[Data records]
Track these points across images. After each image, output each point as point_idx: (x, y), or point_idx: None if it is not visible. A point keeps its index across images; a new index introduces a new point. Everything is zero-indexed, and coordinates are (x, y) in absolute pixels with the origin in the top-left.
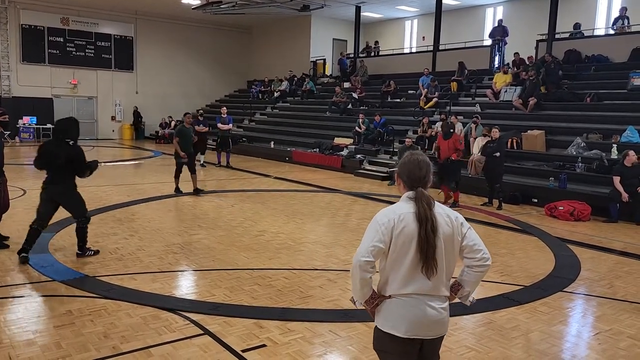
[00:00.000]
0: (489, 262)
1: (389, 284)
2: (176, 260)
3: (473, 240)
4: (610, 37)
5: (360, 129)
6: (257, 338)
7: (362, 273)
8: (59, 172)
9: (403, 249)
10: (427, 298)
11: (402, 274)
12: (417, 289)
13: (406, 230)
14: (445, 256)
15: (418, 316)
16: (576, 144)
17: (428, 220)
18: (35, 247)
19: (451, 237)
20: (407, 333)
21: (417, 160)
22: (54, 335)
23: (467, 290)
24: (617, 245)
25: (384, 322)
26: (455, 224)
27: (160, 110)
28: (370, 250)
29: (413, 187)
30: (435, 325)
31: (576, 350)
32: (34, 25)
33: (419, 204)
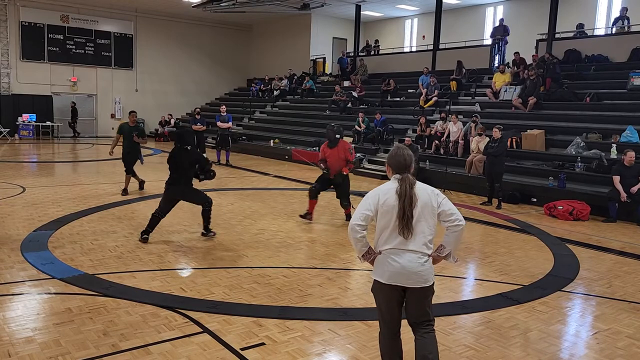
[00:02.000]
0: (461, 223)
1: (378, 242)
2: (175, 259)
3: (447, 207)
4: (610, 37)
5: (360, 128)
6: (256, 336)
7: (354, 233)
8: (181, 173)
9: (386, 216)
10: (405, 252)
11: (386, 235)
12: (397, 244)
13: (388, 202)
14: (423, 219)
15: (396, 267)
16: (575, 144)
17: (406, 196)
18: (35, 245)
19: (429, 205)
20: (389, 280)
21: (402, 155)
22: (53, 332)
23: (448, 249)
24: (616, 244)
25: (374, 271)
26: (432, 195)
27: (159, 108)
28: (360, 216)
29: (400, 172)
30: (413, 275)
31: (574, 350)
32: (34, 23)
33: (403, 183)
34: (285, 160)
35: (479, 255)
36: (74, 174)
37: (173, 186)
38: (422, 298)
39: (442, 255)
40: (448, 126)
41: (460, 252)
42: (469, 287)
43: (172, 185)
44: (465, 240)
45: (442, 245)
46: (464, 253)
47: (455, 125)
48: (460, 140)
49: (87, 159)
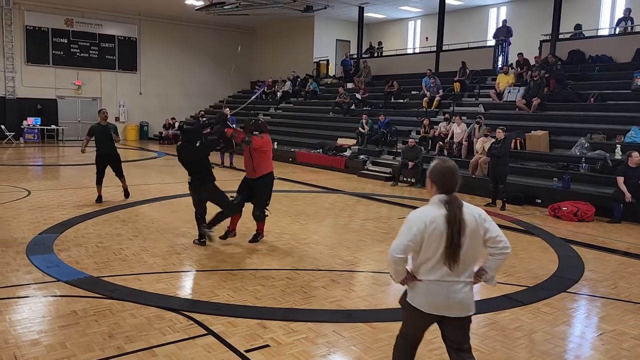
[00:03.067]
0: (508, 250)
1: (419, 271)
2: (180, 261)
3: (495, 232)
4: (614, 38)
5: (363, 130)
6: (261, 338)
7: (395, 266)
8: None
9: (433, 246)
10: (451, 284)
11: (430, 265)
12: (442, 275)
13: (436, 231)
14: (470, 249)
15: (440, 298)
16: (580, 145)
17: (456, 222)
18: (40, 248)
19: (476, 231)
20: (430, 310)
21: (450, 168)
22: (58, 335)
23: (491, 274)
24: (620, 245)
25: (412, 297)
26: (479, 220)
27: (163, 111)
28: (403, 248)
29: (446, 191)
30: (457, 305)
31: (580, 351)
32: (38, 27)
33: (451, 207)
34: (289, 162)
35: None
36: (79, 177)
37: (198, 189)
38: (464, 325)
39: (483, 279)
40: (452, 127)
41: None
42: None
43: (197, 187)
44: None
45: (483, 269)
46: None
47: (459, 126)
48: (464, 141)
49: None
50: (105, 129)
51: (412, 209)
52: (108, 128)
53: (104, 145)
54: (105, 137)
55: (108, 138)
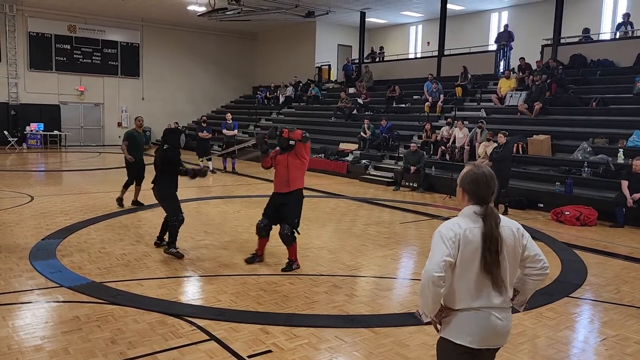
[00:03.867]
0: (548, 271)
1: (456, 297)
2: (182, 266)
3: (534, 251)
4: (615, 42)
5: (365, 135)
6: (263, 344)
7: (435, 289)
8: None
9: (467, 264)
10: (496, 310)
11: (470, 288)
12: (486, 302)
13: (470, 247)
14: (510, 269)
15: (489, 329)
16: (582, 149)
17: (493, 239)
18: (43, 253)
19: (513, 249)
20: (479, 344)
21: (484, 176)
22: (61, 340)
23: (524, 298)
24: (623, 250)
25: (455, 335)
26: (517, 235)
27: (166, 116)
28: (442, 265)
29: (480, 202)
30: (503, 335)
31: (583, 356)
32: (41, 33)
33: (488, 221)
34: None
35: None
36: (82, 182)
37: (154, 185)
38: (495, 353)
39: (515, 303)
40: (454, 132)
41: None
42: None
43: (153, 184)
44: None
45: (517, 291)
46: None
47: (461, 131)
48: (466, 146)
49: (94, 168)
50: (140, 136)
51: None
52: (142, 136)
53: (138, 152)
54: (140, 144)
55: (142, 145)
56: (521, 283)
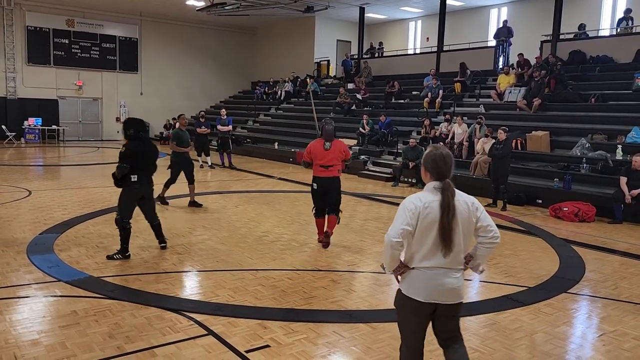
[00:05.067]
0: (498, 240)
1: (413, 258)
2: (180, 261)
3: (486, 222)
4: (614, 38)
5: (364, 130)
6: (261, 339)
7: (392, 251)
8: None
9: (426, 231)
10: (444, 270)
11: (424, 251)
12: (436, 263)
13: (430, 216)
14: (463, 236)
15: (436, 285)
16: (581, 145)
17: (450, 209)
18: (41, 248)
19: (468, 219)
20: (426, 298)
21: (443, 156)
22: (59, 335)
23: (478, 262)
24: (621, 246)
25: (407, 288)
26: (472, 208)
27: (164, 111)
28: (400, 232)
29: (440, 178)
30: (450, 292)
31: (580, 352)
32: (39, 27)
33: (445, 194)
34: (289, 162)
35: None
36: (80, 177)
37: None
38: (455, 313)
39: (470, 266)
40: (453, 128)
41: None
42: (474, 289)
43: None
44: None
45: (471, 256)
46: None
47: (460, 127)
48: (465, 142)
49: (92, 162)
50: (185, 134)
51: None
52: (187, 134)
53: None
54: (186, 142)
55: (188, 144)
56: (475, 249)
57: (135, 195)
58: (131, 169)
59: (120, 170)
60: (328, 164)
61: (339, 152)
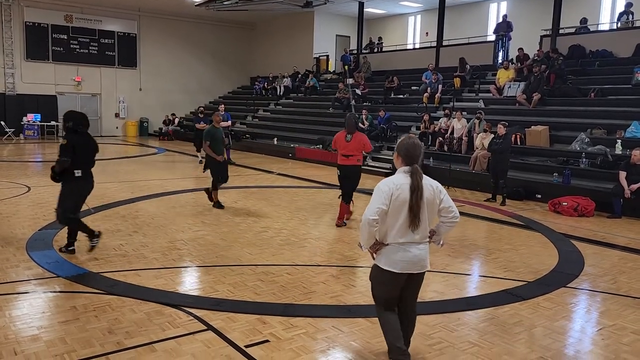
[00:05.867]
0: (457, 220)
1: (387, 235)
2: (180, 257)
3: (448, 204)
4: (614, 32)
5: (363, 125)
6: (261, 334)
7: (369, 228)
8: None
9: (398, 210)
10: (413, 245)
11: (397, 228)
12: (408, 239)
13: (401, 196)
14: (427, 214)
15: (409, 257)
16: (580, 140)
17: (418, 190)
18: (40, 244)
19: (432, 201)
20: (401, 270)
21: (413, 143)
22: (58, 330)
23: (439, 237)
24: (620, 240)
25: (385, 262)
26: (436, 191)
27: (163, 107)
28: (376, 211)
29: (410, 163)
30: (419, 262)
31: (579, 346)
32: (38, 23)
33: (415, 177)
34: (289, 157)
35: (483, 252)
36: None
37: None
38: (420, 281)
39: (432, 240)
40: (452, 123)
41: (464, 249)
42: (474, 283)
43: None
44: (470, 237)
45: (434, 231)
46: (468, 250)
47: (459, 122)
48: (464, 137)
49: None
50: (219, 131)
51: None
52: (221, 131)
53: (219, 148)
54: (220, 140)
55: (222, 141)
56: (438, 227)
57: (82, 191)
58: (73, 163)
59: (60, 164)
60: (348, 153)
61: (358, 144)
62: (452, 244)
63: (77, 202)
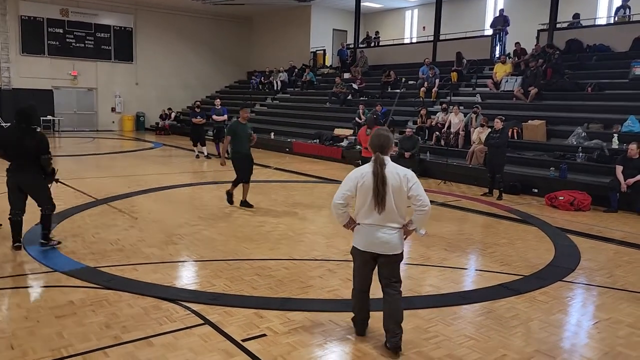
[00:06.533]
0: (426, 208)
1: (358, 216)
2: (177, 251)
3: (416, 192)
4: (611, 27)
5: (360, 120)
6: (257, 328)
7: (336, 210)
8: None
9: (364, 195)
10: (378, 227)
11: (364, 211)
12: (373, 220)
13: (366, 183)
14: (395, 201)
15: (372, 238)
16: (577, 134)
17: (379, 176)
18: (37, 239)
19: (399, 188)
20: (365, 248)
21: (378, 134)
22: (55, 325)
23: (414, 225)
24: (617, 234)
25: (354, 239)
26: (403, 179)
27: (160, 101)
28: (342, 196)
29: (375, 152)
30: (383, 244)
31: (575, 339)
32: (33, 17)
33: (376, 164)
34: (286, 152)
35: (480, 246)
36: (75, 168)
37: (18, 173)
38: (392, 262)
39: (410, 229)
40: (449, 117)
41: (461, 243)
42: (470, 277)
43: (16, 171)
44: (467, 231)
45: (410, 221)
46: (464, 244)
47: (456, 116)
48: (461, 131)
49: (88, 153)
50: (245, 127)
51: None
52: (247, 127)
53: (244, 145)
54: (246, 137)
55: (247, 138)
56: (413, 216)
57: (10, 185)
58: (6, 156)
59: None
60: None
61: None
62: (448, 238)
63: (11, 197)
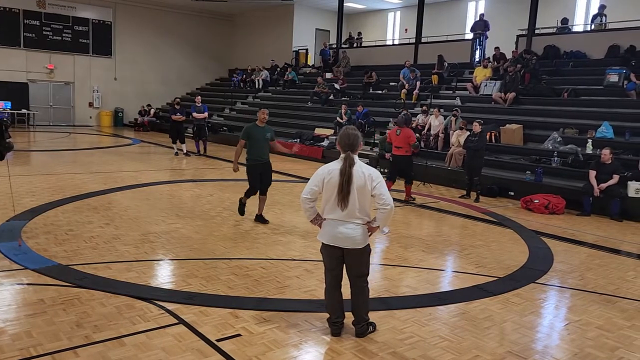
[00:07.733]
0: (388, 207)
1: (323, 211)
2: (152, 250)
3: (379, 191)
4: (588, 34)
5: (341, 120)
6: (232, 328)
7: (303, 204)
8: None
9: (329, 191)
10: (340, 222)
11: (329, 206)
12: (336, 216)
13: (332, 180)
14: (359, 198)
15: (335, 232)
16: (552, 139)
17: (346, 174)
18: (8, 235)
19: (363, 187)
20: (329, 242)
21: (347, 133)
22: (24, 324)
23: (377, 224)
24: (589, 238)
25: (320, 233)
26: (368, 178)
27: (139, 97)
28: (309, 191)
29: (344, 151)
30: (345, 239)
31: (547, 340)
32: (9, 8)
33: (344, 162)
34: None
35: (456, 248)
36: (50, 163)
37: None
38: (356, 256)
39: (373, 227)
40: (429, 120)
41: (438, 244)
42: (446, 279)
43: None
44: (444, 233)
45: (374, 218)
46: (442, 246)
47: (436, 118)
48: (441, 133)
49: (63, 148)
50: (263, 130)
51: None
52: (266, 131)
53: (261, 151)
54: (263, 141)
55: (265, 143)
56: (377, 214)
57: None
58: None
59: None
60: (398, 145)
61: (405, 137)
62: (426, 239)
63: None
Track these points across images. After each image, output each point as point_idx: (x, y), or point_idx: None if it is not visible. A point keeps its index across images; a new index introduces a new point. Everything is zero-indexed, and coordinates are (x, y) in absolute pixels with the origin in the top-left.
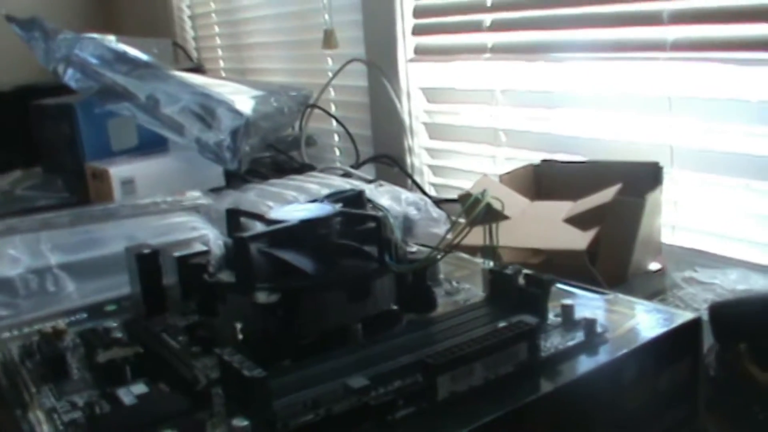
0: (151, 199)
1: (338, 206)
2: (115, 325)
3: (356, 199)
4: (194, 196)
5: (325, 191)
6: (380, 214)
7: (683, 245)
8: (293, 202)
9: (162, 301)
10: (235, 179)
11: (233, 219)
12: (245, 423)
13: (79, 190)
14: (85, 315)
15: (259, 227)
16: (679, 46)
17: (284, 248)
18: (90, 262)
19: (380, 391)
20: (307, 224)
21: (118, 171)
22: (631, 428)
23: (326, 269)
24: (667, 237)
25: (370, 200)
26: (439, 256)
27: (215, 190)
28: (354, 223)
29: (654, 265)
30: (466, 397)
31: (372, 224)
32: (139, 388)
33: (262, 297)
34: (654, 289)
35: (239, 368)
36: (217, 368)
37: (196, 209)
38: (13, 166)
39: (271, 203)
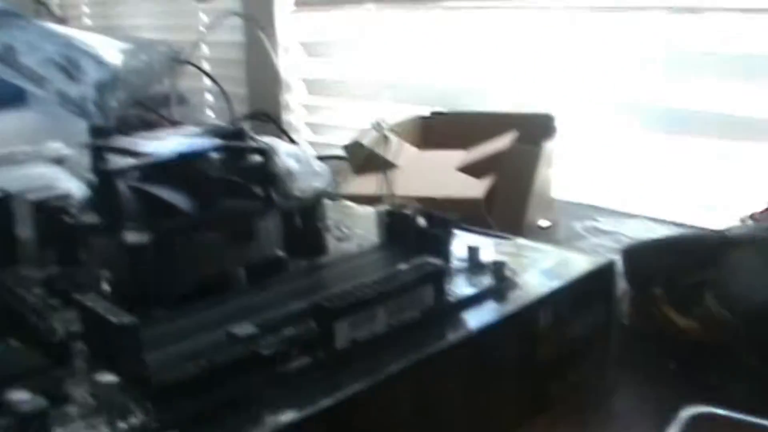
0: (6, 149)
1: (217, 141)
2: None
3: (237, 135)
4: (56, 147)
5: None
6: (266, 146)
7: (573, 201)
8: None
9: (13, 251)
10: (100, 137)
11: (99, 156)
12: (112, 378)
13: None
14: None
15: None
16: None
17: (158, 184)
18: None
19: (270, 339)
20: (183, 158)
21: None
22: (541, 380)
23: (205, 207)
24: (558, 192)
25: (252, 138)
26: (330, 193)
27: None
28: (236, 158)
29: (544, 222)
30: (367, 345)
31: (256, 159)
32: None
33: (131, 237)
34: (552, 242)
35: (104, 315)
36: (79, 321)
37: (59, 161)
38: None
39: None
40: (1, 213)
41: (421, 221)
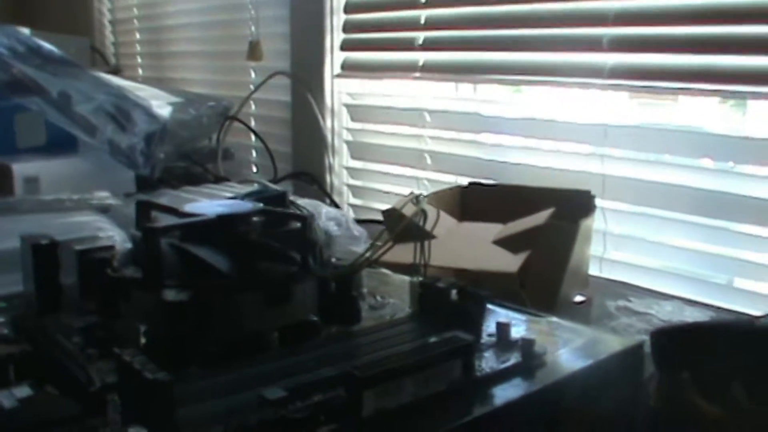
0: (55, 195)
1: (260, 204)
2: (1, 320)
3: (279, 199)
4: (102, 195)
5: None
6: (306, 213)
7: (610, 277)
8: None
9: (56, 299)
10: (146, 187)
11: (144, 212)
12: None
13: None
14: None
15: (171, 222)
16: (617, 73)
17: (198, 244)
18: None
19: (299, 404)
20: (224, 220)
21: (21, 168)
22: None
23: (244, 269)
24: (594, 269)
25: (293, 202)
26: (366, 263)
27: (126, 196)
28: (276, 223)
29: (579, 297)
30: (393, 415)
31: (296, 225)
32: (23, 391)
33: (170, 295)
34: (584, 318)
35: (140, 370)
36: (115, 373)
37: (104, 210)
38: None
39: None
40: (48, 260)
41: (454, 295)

#### About this task
Write out exactly the opening lines of the data, stopping after the line that holds "33: (419, 204)". Exclude pictures.

#### Your solution
Track these points across images. After each image, output each point as point_idx: (x, y), or point_idx: None if it is not visible. A point keeps its index across images; a new index introduces a new point. Everything is zero-indexed, and coordinates are (x, y) in absolute pixels with the origin in the top-left.
[00:00.000]
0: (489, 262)
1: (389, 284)
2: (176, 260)
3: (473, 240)
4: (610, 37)
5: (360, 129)
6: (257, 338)
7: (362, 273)
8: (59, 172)
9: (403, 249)
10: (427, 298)
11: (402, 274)
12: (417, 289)
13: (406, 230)
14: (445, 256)
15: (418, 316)
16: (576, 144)
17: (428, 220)
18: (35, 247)
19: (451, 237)
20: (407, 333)
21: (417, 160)
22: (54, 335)
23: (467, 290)
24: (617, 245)
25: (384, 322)
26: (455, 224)
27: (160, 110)
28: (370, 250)
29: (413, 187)
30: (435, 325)
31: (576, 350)
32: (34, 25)
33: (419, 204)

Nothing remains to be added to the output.